It's very robust so it generates all the needed transitions and it's also super convenient because developers they don't have to think about the barriers, they don't have to think about the transitions that are needed. Everything is handled automatically. However, since it's quite conservative sometimes unnecessary barriers are issued.

So everything will be correct, so the output will look correct, there will be no crashes caused by barriers but the performance might not be always as optimal as possible. So sometimes what happens is that barriers got issued that just transition the resource into a state back and forth. So, so conceptually what happened is something like in this diagram: so we had a dispatch, well we had two dispatches, they're reading from the same resource and they're writing to the same resource. So potentially they could overlap, but they couldn't because this automatic barrier generation system inserted barriers in between and just transitioned the input texture to a write state and then immediately back to the read state. And these two

barriers in the middle, they could simply be removed. And then the two dispatches were able to overlap again. So something like this happened in the compute skinning buffers pass and it was quite extreme. So there were barriers around every dispatch call, even if the next dispatch was not dependent on the previous work. The barriers just caused the buffer to switch state back and forth and you ended up having 100 to 200 barriers per frame in this function.

So they solved this issue by adding a manual barrier management code path so they just went in and basically just okay in this case the automatic barrier generation system doesn't work really well so we do it manually. And you can see a before and after PIX capture. You see the before one, we have a lot of barriers between the dispatches, some batching was done but the batching logic did not succeed all the time as you can see and yeah so manually this got all like improved and now we have like dispatches actually be able to overlap.

And this is just the two RGP captures before and after. And here you also can nicely see how the dispatch is overlapped. And yeah this change improved the performance of this particular function of up to 60%.

Yeah so depending on where you are in your development timeline for the game it might be worth to do it manually because changing the automatic system has quite some risks involved. Of course it's the preferred way but it might be not as simple and yeah that's why sometimes it makes sense to actually do it manually for specific passes.

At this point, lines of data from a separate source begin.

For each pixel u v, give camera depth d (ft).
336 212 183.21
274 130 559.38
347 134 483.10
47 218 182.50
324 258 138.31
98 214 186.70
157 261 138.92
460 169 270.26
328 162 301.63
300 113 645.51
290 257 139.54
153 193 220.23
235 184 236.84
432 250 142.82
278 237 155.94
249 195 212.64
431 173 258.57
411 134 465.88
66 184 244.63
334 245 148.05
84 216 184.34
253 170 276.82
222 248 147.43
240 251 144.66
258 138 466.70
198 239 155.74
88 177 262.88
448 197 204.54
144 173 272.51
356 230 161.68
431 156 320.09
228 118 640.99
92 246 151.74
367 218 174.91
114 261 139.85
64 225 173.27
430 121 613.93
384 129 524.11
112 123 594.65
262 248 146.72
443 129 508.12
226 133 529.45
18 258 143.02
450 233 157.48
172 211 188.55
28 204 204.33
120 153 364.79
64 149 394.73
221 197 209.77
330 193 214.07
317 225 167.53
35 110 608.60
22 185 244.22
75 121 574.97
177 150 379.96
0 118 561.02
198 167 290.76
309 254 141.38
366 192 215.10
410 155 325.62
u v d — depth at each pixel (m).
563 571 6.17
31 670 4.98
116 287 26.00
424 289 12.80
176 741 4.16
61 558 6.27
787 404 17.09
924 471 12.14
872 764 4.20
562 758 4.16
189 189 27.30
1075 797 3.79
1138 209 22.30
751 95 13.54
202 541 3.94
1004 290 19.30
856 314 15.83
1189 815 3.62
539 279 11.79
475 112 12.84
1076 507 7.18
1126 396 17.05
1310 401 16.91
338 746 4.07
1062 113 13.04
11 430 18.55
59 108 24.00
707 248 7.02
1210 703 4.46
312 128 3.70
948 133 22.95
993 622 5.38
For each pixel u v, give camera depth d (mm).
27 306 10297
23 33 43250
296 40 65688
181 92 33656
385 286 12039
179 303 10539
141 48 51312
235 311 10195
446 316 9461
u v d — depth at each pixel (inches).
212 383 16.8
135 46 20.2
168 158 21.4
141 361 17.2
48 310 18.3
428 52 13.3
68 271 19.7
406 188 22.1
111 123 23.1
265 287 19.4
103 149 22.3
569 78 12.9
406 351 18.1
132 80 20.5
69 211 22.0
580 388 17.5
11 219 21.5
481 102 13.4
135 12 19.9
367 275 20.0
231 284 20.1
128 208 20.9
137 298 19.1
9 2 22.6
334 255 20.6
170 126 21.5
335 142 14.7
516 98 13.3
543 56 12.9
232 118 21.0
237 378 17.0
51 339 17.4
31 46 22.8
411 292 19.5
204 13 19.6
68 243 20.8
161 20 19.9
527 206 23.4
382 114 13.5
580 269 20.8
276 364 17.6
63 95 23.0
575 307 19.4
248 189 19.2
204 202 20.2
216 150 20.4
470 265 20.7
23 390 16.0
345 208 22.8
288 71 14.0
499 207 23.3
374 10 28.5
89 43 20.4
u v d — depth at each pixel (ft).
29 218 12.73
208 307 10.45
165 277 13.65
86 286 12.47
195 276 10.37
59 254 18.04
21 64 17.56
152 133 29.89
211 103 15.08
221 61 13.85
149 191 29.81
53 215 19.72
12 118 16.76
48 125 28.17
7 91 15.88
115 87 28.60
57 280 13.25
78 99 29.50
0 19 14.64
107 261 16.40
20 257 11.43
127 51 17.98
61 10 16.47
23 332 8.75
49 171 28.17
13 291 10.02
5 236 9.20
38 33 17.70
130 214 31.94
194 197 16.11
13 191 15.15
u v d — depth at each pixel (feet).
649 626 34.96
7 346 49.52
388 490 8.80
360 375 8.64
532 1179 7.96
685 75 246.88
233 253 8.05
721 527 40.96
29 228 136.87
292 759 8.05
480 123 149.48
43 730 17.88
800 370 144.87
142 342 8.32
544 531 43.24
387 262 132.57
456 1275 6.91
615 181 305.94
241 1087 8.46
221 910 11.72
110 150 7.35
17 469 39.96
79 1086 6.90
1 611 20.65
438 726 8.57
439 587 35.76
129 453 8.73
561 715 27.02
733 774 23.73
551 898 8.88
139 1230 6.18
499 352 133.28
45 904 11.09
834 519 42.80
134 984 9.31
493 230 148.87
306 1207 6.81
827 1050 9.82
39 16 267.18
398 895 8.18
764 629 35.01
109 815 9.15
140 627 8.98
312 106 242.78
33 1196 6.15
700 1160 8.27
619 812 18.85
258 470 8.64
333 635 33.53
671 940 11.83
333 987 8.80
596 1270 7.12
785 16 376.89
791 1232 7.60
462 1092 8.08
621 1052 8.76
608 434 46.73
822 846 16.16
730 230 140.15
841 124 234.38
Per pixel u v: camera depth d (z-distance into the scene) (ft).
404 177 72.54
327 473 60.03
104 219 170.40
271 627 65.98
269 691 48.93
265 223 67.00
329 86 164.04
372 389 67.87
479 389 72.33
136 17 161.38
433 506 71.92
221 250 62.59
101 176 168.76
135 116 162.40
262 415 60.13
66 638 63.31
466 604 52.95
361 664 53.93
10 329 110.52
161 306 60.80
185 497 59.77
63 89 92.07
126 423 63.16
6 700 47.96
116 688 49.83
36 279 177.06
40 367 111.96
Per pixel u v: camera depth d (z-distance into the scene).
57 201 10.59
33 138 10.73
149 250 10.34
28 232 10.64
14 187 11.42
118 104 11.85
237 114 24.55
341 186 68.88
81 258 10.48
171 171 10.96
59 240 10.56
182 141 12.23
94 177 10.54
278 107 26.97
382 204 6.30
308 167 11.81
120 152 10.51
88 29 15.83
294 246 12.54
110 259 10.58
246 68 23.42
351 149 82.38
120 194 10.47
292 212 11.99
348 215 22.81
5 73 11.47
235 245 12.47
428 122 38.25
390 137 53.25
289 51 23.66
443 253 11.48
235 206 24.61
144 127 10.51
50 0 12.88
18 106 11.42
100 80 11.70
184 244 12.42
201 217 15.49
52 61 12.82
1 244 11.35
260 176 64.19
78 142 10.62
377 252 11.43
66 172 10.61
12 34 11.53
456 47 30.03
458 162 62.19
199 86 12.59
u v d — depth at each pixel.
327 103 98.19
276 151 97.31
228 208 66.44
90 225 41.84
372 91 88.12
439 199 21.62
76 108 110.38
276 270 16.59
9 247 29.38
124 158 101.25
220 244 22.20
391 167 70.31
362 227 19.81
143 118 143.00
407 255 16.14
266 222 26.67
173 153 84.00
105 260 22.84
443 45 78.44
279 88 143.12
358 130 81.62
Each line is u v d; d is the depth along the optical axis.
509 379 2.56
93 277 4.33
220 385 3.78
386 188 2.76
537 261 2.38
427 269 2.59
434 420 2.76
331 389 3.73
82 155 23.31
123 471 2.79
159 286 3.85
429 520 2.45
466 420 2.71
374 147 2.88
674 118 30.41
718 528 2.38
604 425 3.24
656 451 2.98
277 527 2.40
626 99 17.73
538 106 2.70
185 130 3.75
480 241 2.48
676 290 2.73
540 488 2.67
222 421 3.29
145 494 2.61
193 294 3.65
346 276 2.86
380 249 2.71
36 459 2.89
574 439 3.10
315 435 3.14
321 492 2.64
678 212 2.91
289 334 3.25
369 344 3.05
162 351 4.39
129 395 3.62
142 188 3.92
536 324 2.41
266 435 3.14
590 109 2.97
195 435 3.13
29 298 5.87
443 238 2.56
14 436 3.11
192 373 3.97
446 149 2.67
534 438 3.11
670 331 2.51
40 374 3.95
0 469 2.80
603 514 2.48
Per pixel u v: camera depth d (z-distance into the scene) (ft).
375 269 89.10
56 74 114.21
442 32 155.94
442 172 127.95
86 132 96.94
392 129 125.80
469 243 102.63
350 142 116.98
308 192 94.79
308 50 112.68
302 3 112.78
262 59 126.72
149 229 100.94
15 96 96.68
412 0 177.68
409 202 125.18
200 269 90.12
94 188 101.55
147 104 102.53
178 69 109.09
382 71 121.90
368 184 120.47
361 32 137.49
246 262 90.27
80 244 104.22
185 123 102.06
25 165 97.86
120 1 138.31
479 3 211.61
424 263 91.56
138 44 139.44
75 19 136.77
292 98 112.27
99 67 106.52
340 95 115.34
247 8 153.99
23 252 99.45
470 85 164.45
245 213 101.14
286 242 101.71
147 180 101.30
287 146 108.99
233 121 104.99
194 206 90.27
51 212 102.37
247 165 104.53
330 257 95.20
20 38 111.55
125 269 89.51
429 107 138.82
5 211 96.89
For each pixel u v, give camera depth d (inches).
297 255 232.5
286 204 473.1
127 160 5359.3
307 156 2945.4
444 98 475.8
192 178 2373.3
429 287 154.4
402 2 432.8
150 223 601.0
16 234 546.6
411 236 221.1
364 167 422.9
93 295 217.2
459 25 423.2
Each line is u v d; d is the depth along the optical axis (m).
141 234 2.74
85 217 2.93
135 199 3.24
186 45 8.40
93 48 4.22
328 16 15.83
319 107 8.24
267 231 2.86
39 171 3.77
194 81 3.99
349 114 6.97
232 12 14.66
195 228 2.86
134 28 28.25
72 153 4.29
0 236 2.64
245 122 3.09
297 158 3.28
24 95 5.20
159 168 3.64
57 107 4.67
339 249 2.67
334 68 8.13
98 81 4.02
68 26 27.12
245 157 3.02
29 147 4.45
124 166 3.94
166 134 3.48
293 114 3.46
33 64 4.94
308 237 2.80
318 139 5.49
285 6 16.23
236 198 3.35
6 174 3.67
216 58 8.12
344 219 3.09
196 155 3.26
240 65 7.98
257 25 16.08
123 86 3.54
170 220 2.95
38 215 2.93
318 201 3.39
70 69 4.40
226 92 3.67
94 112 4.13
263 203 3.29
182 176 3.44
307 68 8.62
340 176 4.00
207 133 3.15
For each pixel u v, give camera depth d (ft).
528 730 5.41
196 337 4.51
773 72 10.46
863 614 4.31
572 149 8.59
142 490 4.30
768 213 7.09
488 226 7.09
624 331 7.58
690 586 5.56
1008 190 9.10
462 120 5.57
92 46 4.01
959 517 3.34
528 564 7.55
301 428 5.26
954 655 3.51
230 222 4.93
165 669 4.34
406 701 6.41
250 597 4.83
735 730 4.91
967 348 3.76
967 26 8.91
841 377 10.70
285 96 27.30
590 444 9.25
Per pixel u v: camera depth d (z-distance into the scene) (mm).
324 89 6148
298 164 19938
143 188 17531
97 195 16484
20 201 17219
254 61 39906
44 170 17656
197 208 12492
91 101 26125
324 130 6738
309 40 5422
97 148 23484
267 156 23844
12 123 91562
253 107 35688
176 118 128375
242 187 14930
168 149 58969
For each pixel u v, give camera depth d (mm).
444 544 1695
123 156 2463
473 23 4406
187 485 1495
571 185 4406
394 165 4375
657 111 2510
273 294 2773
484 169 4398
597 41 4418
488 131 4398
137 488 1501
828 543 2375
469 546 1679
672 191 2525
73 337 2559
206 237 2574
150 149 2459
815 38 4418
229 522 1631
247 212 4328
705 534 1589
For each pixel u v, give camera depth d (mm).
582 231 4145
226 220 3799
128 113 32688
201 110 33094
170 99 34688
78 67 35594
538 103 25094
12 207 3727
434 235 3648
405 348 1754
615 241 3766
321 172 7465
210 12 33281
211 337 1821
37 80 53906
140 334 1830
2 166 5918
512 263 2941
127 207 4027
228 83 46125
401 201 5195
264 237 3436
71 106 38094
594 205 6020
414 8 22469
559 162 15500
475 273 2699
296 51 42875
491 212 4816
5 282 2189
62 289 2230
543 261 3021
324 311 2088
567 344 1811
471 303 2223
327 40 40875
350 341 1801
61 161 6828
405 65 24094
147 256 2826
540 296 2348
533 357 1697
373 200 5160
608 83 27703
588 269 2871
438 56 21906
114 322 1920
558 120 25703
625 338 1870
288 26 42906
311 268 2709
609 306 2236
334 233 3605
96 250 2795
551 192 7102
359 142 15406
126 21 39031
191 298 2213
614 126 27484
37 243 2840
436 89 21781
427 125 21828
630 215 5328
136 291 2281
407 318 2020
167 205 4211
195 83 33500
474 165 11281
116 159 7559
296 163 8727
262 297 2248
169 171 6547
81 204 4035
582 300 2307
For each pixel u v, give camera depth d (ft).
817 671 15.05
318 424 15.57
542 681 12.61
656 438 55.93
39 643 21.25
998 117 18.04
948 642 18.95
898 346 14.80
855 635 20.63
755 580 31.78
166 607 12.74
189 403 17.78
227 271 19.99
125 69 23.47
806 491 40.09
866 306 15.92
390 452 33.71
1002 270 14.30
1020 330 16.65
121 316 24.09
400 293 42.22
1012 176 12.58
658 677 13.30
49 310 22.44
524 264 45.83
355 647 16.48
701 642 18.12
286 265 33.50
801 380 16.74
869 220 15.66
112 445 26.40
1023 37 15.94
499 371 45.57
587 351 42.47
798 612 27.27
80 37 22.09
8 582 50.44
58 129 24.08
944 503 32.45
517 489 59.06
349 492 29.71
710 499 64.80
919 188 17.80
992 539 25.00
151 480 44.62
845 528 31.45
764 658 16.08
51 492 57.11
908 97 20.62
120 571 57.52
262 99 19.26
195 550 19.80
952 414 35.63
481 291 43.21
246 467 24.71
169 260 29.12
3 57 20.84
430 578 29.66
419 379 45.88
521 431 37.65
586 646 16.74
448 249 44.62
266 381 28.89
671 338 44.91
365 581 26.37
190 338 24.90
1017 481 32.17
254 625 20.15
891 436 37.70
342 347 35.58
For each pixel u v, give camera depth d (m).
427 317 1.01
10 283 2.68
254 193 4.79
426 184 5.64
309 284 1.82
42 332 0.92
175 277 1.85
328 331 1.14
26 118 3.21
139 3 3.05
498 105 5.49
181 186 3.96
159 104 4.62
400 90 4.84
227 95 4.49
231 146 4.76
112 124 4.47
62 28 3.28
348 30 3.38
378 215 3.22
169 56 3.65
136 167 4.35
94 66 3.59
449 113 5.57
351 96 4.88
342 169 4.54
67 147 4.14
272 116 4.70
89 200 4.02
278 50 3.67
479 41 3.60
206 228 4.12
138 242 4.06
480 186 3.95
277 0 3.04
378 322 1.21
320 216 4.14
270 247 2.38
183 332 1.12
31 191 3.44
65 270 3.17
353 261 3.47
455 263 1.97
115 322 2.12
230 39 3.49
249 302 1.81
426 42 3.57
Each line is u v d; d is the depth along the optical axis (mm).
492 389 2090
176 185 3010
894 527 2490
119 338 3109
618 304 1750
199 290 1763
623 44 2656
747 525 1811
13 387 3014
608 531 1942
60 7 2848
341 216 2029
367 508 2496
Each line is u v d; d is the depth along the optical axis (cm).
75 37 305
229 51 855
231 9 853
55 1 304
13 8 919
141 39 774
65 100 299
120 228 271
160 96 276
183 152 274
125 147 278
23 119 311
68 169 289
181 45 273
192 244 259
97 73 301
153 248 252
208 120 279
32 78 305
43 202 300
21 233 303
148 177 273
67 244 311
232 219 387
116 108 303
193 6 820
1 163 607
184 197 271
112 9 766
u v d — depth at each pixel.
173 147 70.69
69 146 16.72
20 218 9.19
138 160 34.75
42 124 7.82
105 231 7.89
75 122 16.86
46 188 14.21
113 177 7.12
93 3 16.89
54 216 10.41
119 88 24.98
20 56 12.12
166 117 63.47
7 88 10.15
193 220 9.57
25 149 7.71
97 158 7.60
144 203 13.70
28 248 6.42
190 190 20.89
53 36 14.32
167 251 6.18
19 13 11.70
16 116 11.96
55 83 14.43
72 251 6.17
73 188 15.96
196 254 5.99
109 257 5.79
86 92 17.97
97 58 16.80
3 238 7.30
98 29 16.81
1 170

Okay moving on, enough about barriers. Now I want to quickly cover this one shader line change that we did and this change affected how the output was written to the UAV target. And

the particular shader that was involved is the scattering light fog shader. So the scattering light fog shader as the name suggests computes the light that gets scattered by fog. So you can see that in the screenshot it's like this particular look that you get when like this there is a bit foggy environment and then you have the light shining through. But this also means that the impact of this shader is very scene dependent. So in scenes with a lot of fog it was actually quite costly but in scenes with little or no fog this shader was not significant at all. It's a lighting shader, it's not too different from the direct lighting shader.

So what the direct lighting shader does it's well it goes through all the lights and then computes the final RGB values and writes it out to its UAV target which had the format RG11 B10 float. And yeah it just wrote the three values out and so the output write pattern for the direct lighting shader looked like this. So it was a coalesced 256-byte block. Now the scattering like fog shader, it also computed the RGB output values but the UAV target had a different format. So for the scattering light fog shader it actually has four channels, RGBA16 float.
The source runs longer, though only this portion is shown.